# Getting enough Nitrogen?



## RNCollins (Dec 16, 2014)

I fertilize my orchids once a week. I usually alternate between K-Lite (12-1-1) and Dyna-Gro Orchid Pro (7-8-6). The weeks that I am using the Dyna-Gro, do you think my orchids are getting enough Nitrogen? My orchids leaves are all a healthy looking green color...


----------



## gonewild (Dec 16, 2014)

The answer to your question depends on how strong you make the fertilizer. 
But if they look good the the answer can be 'yes'.
If you are asking is it the perfect amount, not too little or not too much then you need to provide more info.


----------



## RNCollins (Dec 16, 2014)

K-Lite: 40 ppm N
Dyna-Gro: 23 ppm N

Is that too low for once a week? I use R/O water.


----------



## Erythrone (Dec 16, 2014)

It depends also on temperature, light, etc....


----------



## gonewild (Dec 16, 2014)

How may times do you water with plain water between fertilizer applications?


----------



## PaphMadMan (Dec 16, 2014)

May depend on media as well, but if you have good growth and healthy green that's really all that matters.


----------



## Ozpaph (Dec 16, 2014)

I think its plenty. If the plants look good, you're OK.
Im increasingly of the opinion that 'less is more', generally.


----------



## orcoholic (Dec 16, 2014)

yes


----------



## RNCollins (Dec 16, 2014)

gonewild said:


> How may times do you water with plain water between fertilizer applications?



In the winter I don't usually need to water between fertilizer applications (once a week). The room is very cool, I try to keep the humidity around 60%... So the pots take longer to dry out between waterings.

I should be flushing between fertilizing, right?


----------



## gonewild (Dec 17, 2014)

RNCollins said:


> In the winter I don't usually need to water between fertilizer applications (once a week).
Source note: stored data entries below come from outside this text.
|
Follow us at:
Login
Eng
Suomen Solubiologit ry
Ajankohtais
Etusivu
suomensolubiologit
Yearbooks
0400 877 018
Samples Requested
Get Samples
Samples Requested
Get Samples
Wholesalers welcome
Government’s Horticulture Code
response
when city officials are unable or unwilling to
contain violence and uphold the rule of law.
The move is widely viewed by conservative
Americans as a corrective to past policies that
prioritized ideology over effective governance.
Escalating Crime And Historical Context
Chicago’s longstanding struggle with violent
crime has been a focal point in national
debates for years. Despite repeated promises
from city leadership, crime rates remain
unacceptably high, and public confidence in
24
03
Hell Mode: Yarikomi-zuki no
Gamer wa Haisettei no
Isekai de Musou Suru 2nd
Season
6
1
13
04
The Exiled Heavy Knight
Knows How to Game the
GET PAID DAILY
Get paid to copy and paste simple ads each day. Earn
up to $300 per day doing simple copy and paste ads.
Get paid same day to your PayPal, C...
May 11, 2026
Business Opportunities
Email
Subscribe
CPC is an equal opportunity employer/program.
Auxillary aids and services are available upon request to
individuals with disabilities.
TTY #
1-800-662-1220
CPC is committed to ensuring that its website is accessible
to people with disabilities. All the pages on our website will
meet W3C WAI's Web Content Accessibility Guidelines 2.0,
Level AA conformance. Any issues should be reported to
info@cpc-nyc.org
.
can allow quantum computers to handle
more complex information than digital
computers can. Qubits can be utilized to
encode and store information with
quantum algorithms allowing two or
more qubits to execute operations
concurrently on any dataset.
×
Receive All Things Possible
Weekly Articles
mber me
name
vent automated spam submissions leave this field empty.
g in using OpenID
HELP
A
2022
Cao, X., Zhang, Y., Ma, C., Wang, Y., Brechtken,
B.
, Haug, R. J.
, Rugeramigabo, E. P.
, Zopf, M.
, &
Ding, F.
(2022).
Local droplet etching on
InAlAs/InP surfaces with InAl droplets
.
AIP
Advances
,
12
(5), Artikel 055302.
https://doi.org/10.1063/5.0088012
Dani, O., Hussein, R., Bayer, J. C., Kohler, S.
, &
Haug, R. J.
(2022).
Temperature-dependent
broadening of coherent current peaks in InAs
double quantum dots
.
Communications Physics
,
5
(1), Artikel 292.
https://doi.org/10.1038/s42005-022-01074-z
The room is very cool, I try to keep the humidity around 60%... So the pots take longer to dry out between waterings.
> 
> I should be flushing between fertilizing, right?



Your N rate and application looks pretty good. 

No need to flush between fertilizer applications as long as you water thoroughly when you do fertilize. Excess salts will flush out at that time.

As your media starts to break down if you start noticing the plants don't look as well then you might consider lowering the amount of other nutrients that are in the Dyna-Grow.


----------



## ALToronto (Jan 2, 2015)

Is anyone other than Rick and myself using ultra-low dosage of N? I'm using K-lite for my potted plants at 10-15 ppm N every day in the summer, every other day in the winter. For easier dosing, I mix up 6600 ppm N concentrate (55 g of K-lite per litre) and use 7-8 ml in 4 L of water, for 11-13 ppm N.

The only plants that have not done well in my conditions are novelty phals that I bought blooming size, and a masdevallia whose decline baffles me - it's constantly wet, sitting on my coldest windowsill, where the temp drops to below 14° at night. The phals may have been used to a much higher dosage of N, or they may not like my cold temperature (down to 16° where they are).


----------



## Bjorn (Jan 3, 2015)

I am at the same level ALToronto, though exacly where, I am a bit uncertain of due to possible contamination from my water source. But guess around 10ppm.
Generally I see good growth the main indicator being increased size of new leaves for the seedlings. The reverse would strongly indicate that something is wrong. I hardly add nitrate at all only togeter with calcium as nitrate. The rest of the fertiliser is entirely urea based although it seems to decompose to ammonium during storage as a liquid stock solution. The calciumitrate is injected in a separate step to avoid precipitation btw. and the silica that I also add is dissolved in the water source.


----------



## Ray (Jan 3, 2015)

Alla, I'm using about 25 ppm N about twice a week this time of year, and my plants all seem very happy.

I just caught the use of Dyna-Gro in RO mentioned above....Check the pH!


Ray Barkalow
firstrays.com


----------



## RNCollins (Jan 3, 2015)

Ray said:


> I just caught the use of Dyna-Gro in RO mentioned above....Check the pH!
> 
> 
> Ray Barkalow
> firstrays.com



Ray,

Is the pH of the RO water too low with the Dyna-Grow added? Is it because there isn't enough calcium and magnesium in it? It's been many years since I've taken chemistry.


----------



## ALToronto (Jan 4, 2015)

Dyna-Gro does drop the pH a lot. It has ammonia source N, as well as nitrate, and a lot of P, which also contributes to the acidity (phosphoric acid). I very occasionally use it, only on my living walls, where acidity is not a concern.


----------



## Stone (Jan 6, 2015)

ALToronto said:


> Is anyone other than Rick and myself using ultra-low dosage of N? I'm using K-lite for my potted plants at 10-15 ppm N every day in the summer, every other day in the winter. For easier dosing, I mix up 6600 ppm N concentrate (55 g of K-lite per litre) and use 7-8 ml in 4 L of water, for 11-13 ppm N.
> 
> The only plants that have not done well in my conditions are novelty phals that I bought blooming size, and a masdevallia whose decline baffles me - it's constantly wet, sitting on my coldest windowsill, where the temp drops to below 14° at night. The phals may have been used to a much higher dosage of N, or they may not like my cold temperature (down to 16° where they are).



I don't think that's enough if you want fast results. You may not but I do. Check out my Phal post in non slipper discussion. They can take good feeding as long as the environment and/or season is right.


----------



## ALToronto (Jan 7, 2015)

Mike, I don't want fast results - I just want them to not die. What's really strange is that I have two flasks' worth of novelty phal seedlings on the same windowsill, experiencing the same 16 degrees, and growing year-round. Acclimatisation is probably more important than we realise


----------